→ **DATA UNDER STUDY**:

◇ ◇ ◇ ◇ ◇

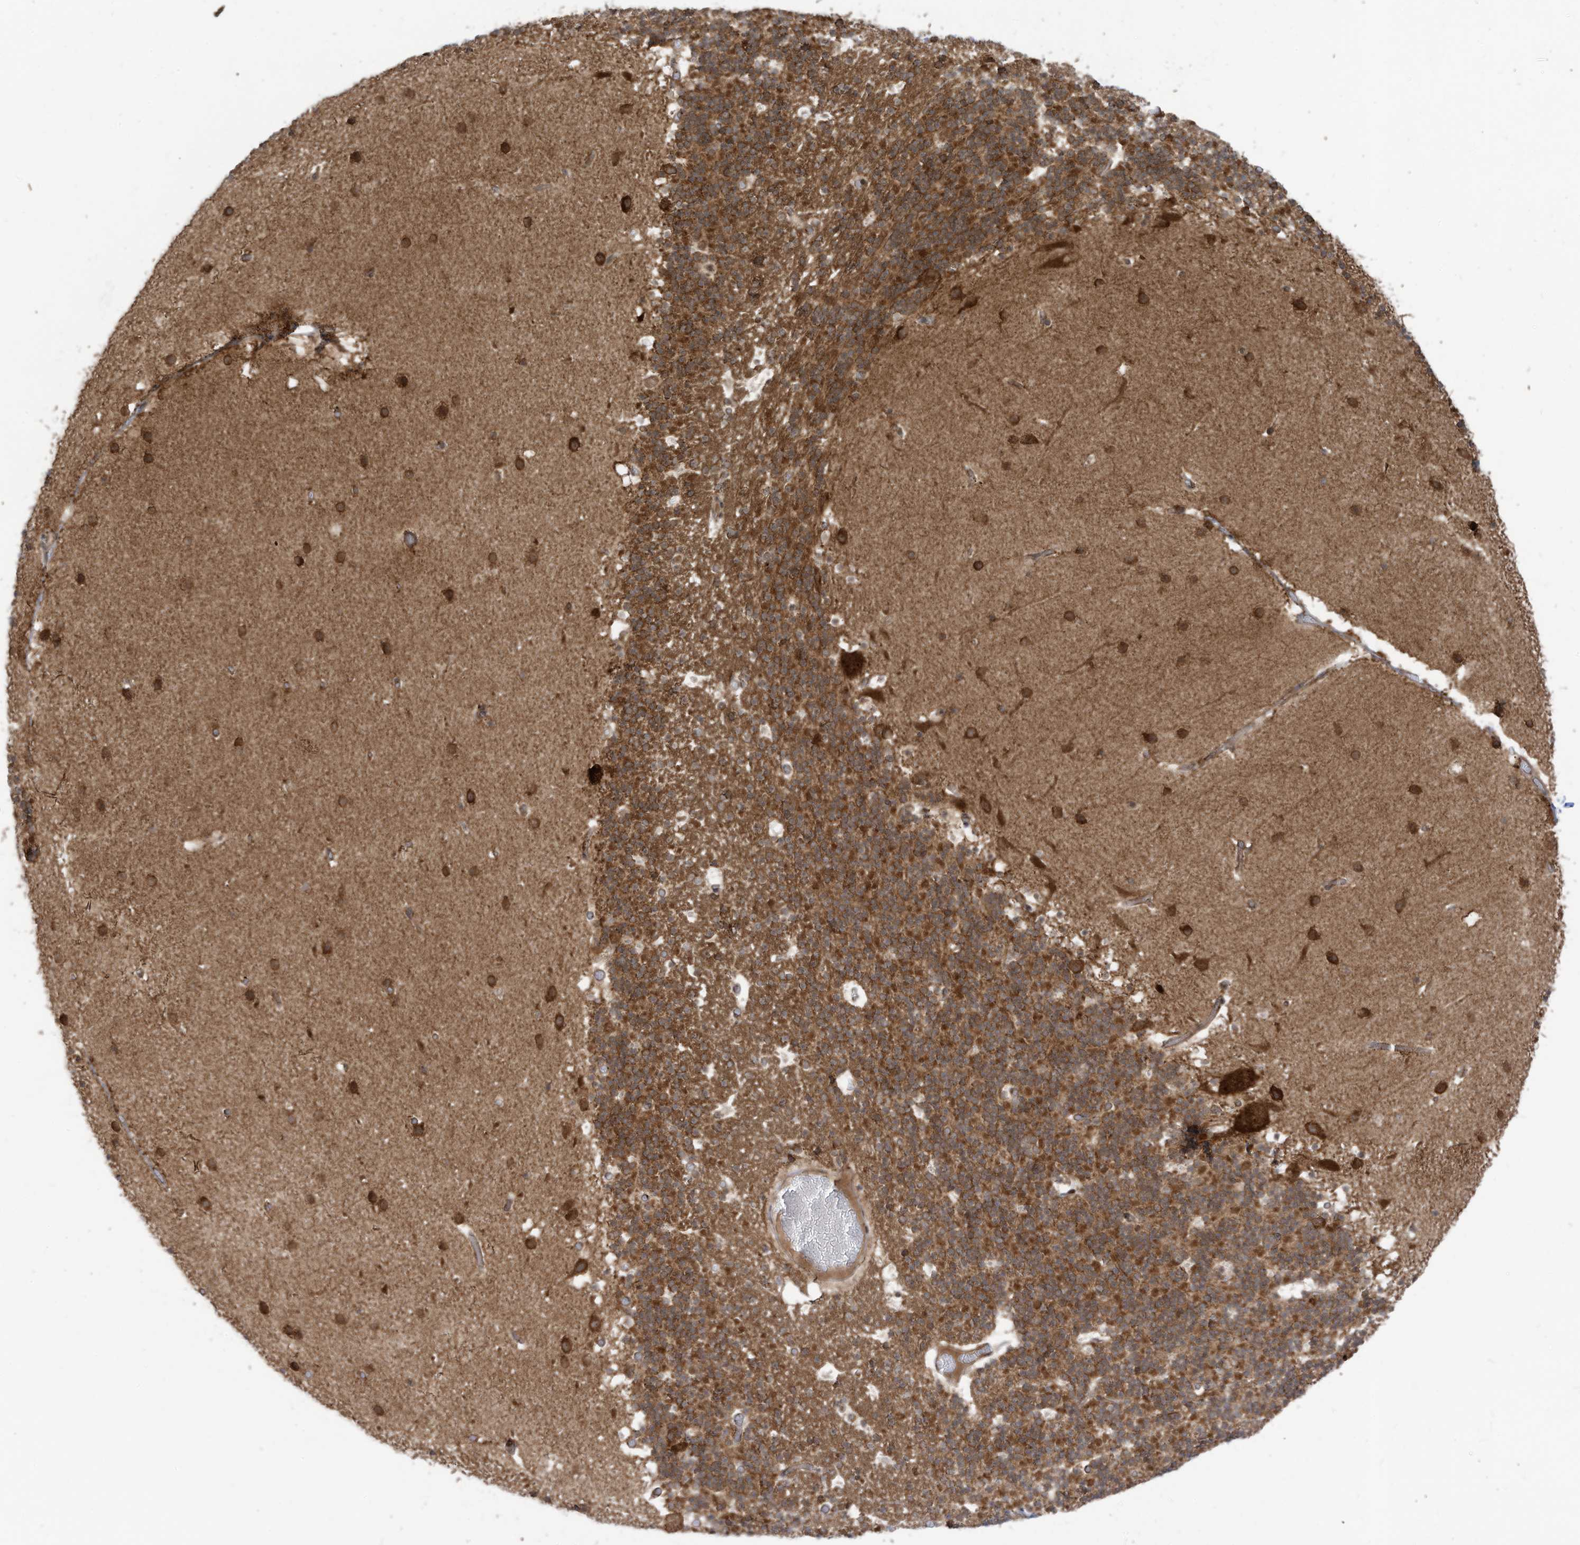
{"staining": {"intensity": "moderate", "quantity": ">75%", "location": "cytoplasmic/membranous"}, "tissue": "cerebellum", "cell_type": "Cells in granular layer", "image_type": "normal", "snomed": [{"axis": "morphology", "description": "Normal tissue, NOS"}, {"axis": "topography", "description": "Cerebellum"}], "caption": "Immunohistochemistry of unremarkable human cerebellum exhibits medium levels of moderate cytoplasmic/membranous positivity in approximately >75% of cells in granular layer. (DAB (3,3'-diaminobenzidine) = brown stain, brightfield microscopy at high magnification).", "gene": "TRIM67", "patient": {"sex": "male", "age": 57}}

◇ ◇ ◇ ◇ ◇

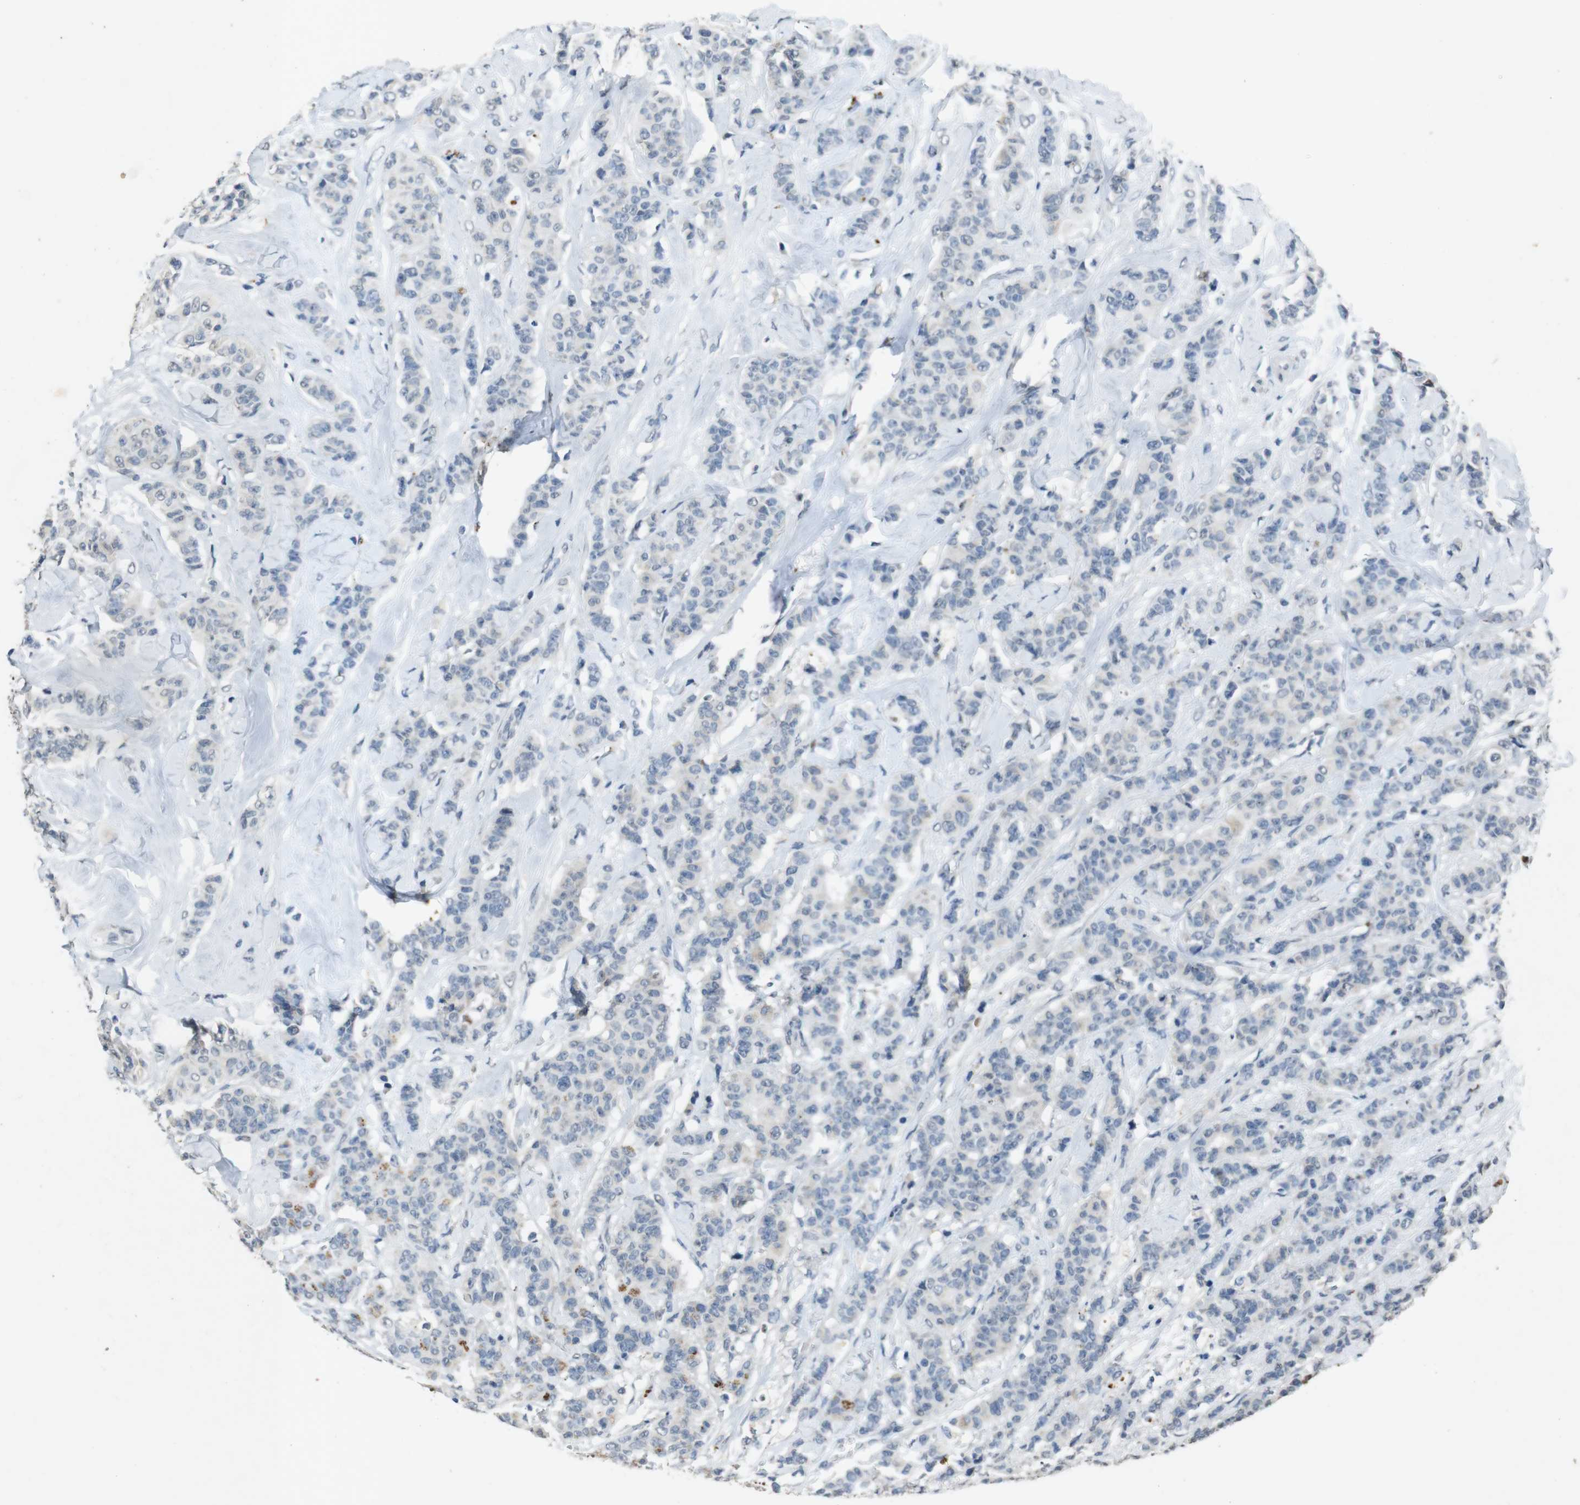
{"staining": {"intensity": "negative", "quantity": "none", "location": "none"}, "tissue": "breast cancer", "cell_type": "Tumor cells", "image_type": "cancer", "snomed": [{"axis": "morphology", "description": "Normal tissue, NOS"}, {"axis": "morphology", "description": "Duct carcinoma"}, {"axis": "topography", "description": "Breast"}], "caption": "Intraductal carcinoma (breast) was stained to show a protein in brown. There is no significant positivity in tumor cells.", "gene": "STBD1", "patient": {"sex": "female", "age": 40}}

◇ ◇ ◇ ◇ ◇

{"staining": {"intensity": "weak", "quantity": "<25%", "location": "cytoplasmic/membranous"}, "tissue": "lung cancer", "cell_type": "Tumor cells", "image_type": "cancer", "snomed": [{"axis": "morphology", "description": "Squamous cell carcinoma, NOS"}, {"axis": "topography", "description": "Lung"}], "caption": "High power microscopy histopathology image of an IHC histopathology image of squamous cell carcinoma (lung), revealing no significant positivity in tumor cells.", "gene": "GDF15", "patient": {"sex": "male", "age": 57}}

◇ ◇ ◇ ◇ ◇

→ **WHAT IS REQUIRED**:
Show me all lines in the records that contain "membranous".

→ **PROBLEM SOLUTION**:
{"staining": {"intensity": "moderate", "quantity": ">75%", "location": "cytoplasmic/membranous"}, "tissue": "cerebellum", "cell_type": "Cells in granular layer", "image_type": "normal", "snomed": [{"axis": "morphology", "description": "Normal tissue, NOS"}, {"axis": "topography", "description": "Cerebellum"}], "caption": "Immunohistochemistry of unremarkable human cerebellum exhibits medium levels of moderate cytoplasmic/membranous positivity in approximately >75% of cells in granular layer. (DAB (3,3'-diaminobenzidine) = brown stain, brightfield microscopy at high magnification).", "gene": "TRIM67", "patient": {"sex": "male", "age": 57}}
{"staining": {"intensity": "weak", "quantity": "<25%", "location": "cytoplasmic/membranous"}, "tissue": "lung cancer", "cell_type": "Tumor cells", "image_type": "cancer", "snomed": [{"axis": "morphology", "description": "Squamous cell carcinoma, NOS"}, {"axis": "topography", "description": "Lung"}], "caption": "High power microscopy histopathology image of an IHC histopathology image of squamous cell carcinoma (lung), revealing no significant positivity in tumor cells.", "gene": "GDF15", "patient": {"sex": "male", "age": 57}}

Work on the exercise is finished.